For the data below, say how many lines contain "ceiling". Only the number should be given.

________________________________________

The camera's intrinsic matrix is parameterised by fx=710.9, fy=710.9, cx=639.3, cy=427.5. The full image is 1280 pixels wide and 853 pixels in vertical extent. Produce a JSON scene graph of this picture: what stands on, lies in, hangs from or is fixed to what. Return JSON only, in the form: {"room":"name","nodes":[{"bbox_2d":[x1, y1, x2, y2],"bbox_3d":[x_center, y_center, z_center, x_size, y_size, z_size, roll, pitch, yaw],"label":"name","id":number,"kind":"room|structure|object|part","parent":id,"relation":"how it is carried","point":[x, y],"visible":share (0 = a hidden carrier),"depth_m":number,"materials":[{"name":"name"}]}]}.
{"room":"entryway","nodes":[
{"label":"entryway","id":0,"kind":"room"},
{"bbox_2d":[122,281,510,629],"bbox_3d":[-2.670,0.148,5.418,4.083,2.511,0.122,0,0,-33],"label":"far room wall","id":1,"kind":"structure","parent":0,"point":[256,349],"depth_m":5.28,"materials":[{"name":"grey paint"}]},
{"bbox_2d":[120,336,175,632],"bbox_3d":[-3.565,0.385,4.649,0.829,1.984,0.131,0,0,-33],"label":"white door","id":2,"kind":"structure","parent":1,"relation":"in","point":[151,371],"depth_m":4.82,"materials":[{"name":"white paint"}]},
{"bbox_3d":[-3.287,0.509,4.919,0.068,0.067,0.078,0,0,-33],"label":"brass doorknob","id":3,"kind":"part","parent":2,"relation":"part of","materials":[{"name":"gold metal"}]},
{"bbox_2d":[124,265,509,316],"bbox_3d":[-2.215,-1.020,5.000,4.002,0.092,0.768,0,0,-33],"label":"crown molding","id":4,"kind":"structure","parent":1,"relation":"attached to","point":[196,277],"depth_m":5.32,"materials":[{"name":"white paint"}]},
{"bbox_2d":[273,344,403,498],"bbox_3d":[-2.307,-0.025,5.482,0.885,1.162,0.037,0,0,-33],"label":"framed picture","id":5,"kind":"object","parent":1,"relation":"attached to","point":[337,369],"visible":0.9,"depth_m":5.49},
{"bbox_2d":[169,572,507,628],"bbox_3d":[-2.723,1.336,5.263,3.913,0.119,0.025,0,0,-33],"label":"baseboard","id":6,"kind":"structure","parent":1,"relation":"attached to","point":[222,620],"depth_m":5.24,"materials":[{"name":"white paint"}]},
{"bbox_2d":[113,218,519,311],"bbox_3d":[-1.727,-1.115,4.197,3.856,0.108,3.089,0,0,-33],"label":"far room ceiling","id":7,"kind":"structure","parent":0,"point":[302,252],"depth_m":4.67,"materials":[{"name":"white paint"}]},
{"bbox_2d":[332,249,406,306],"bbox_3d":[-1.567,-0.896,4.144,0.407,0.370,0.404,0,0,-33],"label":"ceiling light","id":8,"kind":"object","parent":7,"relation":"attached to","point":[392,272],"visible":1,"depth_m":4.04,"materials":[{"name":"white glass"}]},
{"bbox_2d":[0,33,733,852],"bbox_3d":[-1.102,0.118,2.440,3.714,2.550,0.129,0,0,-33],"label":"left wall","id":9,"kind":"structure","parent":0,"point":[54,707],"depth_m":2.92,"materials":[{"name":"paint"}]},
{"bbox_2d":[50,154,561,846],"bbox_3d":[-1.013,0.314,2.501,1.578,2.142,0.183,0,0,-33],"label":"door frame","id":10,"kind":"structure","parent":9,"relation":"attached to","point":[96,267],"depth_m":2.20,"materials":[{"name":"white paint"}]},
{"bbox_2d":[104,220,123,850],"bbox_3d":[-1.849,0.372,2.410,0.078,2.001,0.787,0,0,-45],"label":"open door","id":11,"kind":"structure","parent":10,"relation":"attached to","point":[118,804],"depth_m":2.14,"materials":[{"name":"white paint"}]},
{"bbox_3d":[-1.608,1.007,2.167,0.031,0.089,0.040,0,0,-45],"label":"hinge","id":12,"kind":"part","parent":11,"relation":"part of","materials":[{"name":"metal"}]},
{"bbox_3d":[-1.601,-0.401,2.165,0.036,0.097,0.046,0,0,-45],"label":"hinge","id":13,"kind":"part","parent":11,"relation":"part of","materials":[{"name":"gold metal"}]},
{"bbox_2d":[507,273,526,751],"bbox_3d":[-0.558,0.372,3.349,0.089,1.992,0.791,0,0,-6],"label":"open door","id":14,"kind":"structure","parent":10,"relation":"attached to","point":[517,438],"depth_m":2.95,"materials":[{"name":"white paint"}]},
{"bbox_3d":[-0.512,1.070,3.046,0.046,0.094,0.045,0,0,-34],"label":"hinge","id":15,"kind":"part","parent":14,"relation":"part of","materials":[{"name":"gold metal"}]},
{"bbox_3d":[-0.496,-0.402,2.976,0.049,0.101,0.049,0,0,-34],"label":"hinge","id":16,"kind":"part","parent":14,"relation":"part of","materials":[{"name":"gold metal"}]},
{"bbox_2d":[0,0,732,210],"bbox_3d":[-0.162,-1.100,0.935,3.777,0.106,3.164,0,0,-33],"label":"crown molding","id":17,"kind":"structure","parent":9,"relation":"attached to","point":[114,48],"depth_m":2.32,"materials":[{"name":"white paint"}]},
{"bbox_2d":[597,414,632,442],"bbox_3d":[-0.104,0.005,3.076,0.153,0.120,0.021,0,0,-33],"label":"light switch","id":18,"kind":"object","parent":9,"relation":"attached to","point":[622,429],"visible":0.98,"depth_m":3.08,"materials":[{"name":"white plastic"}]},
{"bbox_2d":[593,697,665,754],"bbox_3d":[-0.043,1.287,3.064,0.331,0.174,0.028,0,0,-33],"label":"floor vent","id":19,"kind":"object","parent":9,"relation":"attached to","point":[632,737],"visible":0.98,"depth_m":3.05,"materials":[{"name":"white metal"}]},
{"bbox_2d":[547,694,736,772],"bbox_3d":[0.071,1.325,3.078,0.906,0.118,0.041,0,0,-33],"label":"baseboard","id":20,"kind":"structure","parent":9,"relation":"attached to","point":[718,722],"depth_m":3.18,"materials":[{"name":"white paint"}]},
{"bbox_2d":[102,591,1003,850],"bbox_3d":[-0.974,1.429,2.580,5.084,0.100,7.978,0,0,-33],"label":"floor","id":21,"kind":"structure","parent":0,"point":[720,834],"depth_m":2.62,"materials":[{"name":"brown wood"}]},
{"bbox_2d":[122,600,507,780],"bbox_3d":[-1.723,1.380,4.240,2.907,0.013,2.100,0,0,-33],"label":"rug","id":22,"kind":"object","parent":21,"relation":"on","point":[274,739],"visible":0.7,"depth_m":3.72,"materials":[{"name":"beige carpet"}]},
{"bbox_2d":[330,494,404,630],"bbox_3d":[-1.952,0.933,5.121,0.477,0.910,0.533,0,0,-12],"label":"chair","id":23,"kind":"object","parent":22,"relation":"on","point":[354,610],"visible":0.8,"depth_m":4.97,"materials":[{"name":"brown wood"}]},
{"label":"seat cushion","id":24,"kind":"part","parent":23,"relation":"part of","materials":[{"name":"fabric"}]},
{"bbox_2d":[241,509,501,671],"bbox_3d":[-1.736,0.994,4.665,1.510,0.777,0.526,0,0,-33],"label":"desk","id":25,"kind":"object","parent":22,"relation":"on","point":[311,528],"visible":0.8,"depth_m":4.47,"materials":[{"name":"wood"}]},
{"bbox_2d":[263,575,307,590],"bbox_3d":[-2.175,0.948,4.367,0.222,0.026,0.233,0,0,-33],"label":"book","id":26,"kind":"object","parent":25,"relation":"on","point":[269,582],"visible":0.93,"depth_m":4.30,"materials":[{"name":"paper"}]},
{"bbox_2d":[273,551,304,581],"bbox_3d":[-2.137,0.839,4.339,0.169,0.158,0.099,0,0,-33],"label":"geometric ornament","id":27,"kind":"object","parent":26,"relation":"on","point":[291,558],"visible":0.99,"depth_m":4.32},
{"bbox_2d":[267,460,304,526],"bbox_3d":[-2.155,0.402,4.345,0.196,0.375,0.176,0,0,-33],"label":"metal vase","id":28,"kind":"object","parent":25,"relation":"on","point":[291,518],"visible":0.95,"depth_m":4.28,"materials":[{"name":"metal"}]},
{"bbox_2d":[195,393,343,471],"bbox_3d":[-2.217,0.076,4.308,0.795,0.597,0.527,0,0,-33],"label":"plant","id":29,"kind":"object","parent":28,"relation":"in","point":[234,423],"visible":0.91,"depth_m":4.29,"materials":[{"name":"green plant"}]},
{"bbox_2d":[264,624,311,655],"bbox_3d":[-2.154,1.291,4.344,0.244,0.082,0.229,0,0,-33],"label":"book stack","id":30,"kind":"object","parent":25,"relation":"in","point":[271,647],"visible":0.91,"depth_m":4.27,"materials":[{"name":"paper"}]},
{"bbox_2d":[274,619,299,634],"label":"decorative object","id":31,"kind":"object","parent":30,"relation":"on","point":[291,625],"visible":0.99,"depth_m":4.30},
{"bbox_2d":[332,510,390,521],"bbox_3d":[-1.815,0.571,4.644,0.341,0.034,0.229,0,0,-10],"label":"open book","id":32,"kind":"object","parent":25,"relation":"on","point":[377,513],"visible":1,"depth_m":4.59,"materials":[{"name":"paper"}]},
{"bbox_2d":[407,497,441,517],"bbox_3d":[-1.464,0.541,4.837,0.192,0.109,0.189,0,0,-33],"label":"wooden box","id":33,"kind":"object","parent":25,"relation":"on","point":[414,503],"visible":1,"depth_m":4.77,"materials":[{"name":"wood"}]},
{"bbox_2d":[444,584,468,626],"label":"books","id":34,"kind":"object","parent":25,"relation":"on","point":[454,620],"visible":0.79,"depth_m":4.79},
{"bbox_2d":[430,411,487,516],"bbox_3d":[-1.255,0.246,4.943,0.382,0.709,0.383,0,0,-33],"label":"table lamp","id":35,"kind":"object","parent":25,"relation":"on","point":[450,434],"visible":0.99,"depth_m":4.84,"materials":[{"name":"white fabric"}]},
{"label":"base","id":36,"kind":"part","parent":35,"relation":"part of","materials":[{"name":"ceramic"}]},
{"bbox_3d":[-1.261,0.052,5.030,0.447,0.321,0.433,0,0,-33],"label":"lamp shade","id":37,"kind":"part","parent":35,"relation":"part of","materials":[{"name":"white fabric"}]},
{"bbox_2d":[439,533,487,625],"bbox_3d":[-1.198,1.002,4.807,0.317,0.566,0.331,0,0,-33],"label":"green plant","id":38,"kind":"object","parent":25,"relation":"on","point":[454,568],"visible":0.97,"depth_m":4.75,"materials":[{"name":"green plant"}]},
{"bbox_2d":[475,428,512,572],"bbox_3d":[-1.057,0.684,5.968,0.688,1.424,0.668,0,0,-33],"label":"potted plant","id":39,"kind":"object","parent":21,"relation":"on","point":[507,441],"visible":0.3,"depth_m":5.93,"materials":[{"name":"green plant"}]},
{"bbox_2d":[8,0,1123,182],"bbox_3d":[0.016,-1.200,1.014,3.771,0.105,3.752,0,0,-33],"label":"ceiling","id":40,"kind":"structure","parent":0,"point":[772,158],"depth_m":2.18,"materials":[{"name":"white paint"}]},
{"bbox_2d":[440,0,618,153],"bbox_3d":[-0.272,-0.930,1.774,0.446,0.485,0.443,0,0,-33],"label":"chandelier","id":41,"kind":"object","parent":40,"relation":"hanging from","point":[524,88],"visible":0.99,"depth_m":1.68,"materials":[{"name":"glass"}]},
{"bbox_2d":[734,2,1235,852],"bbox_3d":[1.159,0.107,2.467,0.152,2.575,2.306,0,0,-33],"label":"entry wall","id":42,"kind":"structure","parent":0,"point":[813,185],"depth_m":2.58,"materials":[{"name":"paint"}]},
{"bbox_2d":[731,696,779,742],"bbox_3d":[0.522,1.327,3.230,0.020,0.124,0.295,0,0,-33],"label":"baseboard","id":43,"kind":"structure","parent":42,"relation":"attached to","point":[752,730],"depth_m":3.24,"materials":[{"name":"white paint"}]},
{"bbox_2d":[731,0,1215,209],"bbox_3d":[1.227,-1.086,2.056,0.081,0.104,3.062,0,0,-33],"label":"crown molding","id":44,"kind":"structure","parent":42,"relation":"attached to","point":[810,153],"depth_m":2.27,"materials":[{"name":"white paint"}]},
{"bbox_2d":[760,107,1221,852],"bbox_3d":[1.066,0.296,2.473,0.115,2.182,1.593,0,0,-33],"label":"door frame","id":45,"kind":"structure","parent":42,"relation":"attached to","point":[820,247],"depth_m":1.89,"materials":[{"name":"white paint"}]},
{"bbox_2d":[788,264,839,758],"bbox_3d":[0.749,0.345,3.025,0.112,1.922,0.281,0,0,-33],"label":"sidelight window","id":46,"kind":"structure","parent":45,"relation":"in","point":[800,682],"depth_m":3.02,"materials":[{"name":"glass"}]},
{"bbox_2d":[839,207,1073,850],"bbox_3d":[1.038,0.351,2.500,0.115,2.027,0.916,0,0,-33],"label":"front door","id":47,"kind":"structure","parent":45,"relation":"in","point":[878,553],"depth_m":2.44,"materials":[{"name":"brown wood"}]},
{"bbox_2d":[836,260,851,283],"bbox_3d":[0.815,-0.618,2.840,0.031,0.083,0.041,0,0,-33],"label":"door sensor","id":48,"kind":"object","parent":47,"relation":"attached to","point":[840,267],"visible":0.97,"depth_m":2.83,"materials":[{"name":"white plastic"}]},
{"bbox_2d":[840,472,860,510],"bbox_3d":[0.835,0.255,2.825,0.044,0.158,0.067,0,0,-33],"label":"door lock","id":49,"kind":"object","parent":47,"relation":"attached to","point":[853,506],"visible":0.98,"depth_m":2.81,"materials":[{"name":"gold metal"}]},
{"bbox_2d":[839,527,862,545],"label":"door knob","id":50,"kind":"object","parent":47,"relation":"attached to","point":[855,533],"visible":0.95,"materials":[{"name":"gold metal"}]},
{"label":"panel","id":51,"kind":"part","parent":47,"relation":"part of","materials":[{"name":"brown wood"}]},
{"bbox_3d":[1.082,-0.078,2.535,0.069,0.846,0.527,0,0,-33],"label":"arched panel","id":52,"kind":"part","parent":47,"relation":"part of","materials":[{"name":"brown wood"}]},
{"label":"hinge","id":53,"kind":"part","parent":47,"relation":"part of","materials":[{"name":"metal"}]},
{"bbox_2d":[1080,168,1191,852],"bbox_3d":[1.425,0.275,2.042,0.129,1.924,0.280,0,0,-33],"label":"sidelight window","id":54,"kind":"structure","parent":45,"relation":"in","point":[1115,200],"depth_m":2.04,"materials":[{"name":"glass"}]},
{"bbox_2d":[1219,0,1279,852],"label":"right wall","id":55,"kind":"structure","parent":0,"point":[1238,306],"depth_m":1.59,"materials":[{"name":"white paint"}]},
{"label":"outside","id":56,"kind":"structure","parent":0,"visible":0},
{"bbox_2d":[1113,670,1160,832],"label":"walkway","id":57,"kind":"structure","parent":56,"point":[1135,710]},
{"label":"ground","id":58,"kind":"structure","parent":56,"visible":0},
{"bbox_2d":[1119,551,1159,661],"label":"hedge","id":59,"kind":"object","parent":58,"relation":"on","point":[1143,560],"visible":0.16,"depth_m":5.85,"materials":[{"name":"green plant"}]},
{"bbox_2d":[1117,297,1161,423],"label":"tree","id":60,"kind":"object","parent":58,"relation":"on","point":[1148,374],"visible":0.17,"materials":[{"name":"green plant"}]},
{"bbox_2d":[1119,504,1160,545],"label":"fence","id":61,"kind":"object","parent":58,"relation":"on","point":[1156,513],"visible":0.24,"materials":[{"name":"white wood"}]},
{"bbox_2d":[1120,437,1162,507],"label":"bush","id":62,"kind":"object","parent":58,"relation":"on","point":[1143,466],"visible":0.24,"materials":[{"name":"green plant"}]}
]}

________________________________________

FINAL ANSWER: 3